Quand Kouo-Ssé entendit les cris tumultueux des soldats de Ly-Yo[1], arrivant sur le champ de bataille, il dit à ses officiers : « Semez sur la route les dépouilles des vaincus, habits précieux, or et argent. » Lorsque Ly-Yo s’approcha de Fey-Yang, ses troupes, habituées au pillage, se débandèrent pour ramasser ce riche butin. Kouo-Ssé les attaqua de tous côtés, et leur fit essuyer une déroute complète ; les cadavres des morts jonchaient la plaine, le sang coulait par torrents. Voyant qu’ils ne pouvaient rétablir le combat, Fong et Tching escortèrent l’empereur dans sa retraite vers les provinces du nord. Le souverain était poursuivi de si près par les rebelles, que Ly-Yo, ne conservant aucun espoir de le sauver, le pria de fuir à cheval devant eux. « Non, répondit le petit prince, comment pourrais-je abandonner mes mandarins ? »

Les rebelles, sans se ralentir, sans se disperser, continuaient leur poursuite. L’éclat des flammes ravageant la plaine illuminait tout le ciel ; Hou-Tsay (l’un des commandants des trois districts) périt de la main de ses soldats révoltés ; les cris des combattants ébranlaient la terre. Cette retraite avait duré l’espace de dix milles ; Fong et Tching, ne voyant aucun moyen de salut, engagèrent l’empereur à abandonner son char et à gravir à pied les bords du fleuve Jaune, tandis que les généraux fidèles, et Ly-Yo avec eux, cherchaient un petit bateau pour le faire passer sur la rive opposée.
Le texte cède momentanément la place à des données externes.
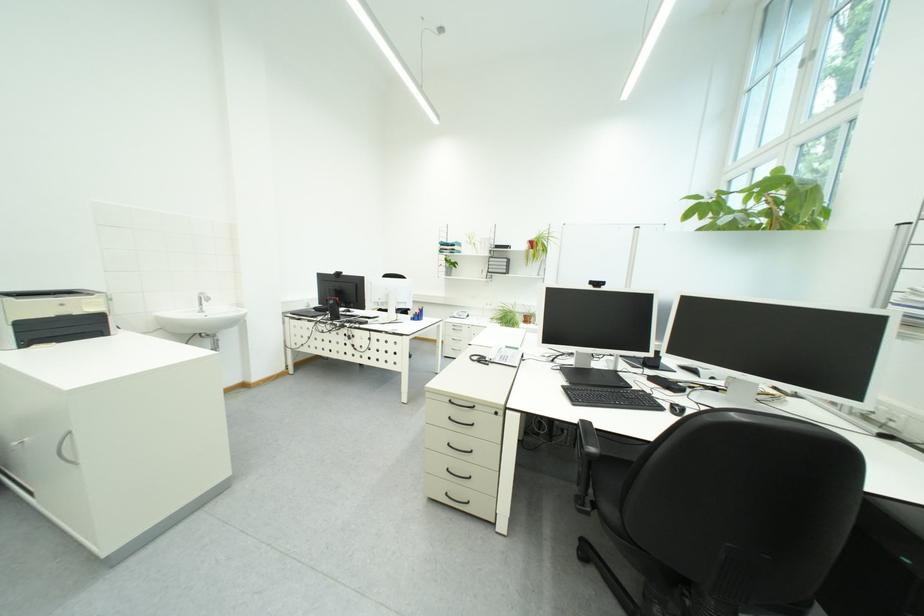
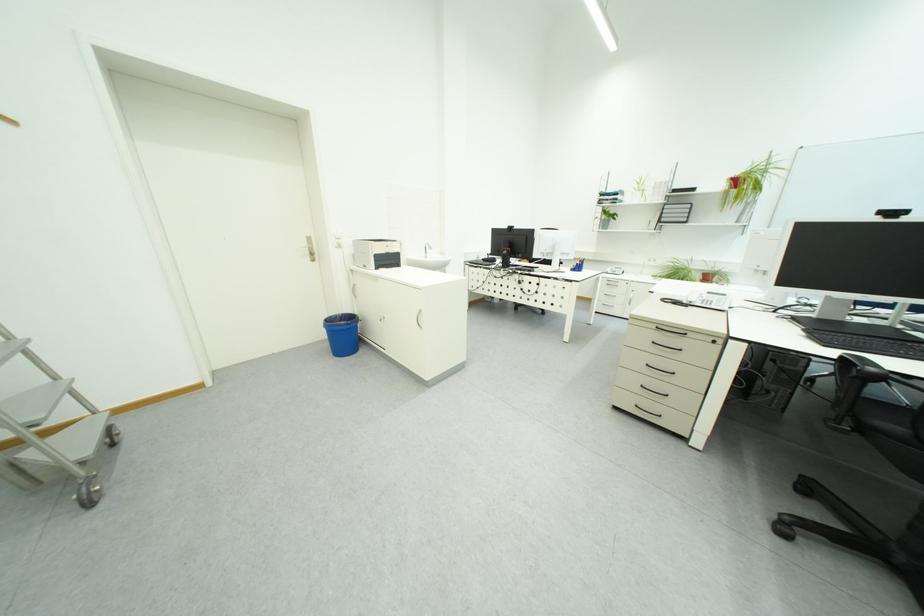
Find the pixel in the second image that matches (x=602, y=285) in the first image.

(893, 215)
Ce jour-là, il faisait très-froid ; le jeune souverain soutenait l’impératrice et l’aidait à marcher sur le rivage ; mais les bords du fleuve, trop escarpés, ne leur permettaient pas de descendre. Le ciel était froid, l’air glacial ; derrière eux s’élevaient les flammes et retentissaient les tambours des rebelles. Lier le

  1. Il ne faut pas confondre ce Ly-Yo, commandant de district, accouru au secours de l’empereur, avec Ly-Kio, l’un des deux chefs rebelles.